ライフコラム

ヒットを狙え

初代プレステがミニで復活 小さく快適、往時に感慨

日経トレンディネット

2018/12/22

左が「プレイステーション クラシック」、右がオリジナルの「プレイステーション」。本体だけでなく、外箱のデザインも当時のイメージを生かしている。数量限定、希望小売価格は9980円(税別)
日経トレンディネット

2018年12月3日に発売された「プレイステーション クラシック」。手のひらサイズのきょう体に、往年の名作ソフトを20タイトル内蔵する。それでいて価格は9980円とお買い得だ。小さいプレイステーションの楽しさは一体どんなものか? 長年ゲーム分野で執筆してきた稲垣宗彦がリポートする。

16年に任天堂が発売した「ニンテンドークラシックミニ ファミリーコンピュータ」を皮切りに、過去の家庭用ゲーム機をコンパクトに再現し、往年の名作タイトルを内蔵した復刻商品がヒットしている。そんな中、満を持して発売されたのが、初代「プレイステーション」を小型化した「プレイステーション クラシック(PlayStation Classic)」だ。実際に遊べるメディア向け体験会が開催されたので、参加してきた。

体験会の会場展示。写真上部の4Kテレビには「プレイステーション クラシック」、写真中央のブラウン管テレビ(!)にはオリジナルの「プレイステーション」が接続され、『XI [sai]』の画面を比較できるようになっていた

■「プレイステーション」は何がすごかったのか?

プレイステーション クラシックのオリジナルとなるプレイステーションの発売は1994年12月3日と、既に四半世紀近くも前の話。
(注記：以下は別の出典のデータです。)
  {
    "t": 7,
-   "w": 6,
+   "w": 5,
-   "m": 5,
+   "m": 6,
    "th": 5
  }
当時3万9800円という価格でソニー・コンピュータエンタテインメント(SCE、現ソニー・インタラクティブエンタテインメント、SIE)が発売したプレイステーションは、据え置き型の家庭用ゲーム機ながらCPUにワークステーションなどで使われていたRISCチップをカスタマイズして搭載。ポリゴンを使った3Dグラフィックの描写に特化したその設計は、当時としては非常に革新的だった。
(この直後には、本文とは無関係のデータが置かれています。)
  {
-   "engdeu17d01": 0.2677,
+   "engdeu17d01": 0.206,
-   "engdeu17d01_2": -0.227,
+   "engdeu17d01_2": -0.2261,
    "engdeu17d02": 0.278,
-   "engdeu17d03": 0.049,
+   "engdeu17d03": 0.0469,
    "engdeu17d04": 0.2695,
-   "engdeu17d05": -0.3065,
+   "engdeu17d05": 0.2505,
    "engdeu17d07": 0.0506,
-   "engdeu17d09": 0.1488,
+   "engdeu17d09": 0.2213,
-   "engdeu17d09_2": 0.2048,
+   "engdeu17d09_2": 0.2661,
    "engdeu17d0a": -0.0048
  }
スタッフの女性にプレイステーション クラシックを持っていただいた。サイズ感がより分かりやすいのではないだろうか。しかしこの懐かしの古いPSロゴが入ったトレーナー、欲しいな

また、それまでの家庭用ゲーム機のソフトウエアは半導体のチップを内蔵したカセットが主流だったが、プレイステーションはCD-ROMを採用。カセットに比べて素早く安価な量産を実現すると同時に、独自の流通経路を築く流通改革も敢行した。その結果、それまで「スーパーファミコン」の任天堂と、「メガドライブ」のセガ、「PCエンジン」シリーズで奮闘するNECホームエレクトロニクスの3社がしのぎを削っていた家庭用ゲーム機市場に激震を引き起こした。
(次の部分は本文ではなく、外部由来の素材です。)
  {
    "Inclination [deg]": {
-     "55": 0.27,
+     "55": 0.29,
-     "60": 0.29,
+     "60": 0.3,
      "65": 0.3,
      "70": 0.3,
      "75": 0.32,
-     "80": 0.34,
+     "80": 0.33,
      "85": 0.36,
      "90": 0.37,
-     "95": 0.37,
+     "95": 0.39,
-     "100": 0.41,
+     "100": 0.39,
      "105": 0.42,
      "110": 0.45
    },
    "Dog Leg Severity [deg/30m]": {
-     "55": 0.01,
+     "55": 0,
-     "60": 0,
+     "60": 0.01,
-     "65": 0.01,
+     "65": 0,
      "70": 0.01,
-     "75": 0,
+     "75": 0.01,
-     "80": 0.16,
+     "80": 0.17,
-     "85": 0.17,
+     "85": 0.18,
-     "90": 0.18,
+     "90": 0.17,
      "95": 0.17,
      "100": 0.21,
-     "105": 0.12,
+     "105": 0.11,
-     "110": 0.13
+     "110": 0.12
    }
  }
ソフト面ではSCEが自社ブランドでタイトルをリリースするだけでなく、ナムコ(現バンダイナムコエンターテインメント)やコナミ、フロム・ソフトウェアといったサードパーティーが当初から参入。中でも、ゲームセンターで人気を博していたレースゲーム『リッジレーサー』が本体発売と同時に出るゲームソフト(ローンチタイトル)として名を連ねていたインパクトは大きかった。サードパーティーの参入はその後も順調に続き、カプコンの『バイオハザード』、スクウェア(現スクウェア・エニックス)の『ファイナルファンタジーVII』といったメガヒットタイトルにも恵まれたことで、ゲーム市場の勢力図を約2年で完全に書き換えてしまったのだ。

00年にはDVDドライブを搭載した「プレイステーション2」(PS2)、06年にはBlu-rayドライブを搭載した「プレイステーション3」(PS3)と後継機を発売し、ヒットを記録。据え置き型ゲーム機として安定かつ強固な地位を築いてその後のゲーム業界をけん引し、世界中で人気を博している現行機種「プレイステーション4」(PS4)へと続くのである。